[Start of section]

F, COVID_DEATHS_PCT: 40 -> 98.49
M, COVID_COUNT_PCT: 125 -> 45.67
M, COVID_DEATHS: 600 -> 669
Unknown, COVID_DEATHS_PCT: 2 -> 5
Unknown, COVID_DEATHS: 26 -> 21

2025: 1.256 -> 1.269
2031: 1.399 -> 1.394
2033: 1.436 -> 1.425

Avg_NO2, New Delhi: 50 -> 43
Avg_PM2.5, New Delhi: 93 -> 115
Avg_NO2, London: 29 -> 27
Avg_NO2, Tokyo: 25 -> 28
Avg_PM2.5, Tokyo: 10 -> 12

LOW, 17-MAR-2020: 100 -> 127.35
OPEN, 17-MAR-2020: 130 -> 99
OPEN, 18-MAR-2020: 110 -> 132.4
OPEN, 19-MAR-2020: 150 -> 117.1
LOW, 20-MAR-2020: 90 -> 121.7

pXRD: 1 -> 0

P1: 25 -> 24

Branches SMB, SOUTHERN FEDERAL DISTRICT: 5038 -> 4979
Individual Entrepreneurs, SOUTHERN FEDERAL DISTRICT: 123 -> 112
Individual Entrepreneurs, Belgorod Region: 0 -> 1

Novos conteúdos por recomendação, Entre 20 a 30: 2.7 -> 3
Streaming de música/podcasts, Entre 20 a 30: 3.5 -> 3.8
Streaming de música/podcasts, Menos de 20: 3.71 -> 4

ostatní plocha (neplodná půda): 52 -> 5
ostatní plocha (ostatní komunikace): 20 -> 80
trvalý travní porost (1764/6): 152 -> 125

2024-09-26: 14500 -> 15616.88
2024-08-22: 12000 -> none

[End of section]

How to complete this task: Lines of the material that contain the word "Delhi" are to be gathered.

Answer to the problem:
Avg_NO2, New Delhi: 50 -> 43
Avg_PM2.5, New Delhi: 93 -> 115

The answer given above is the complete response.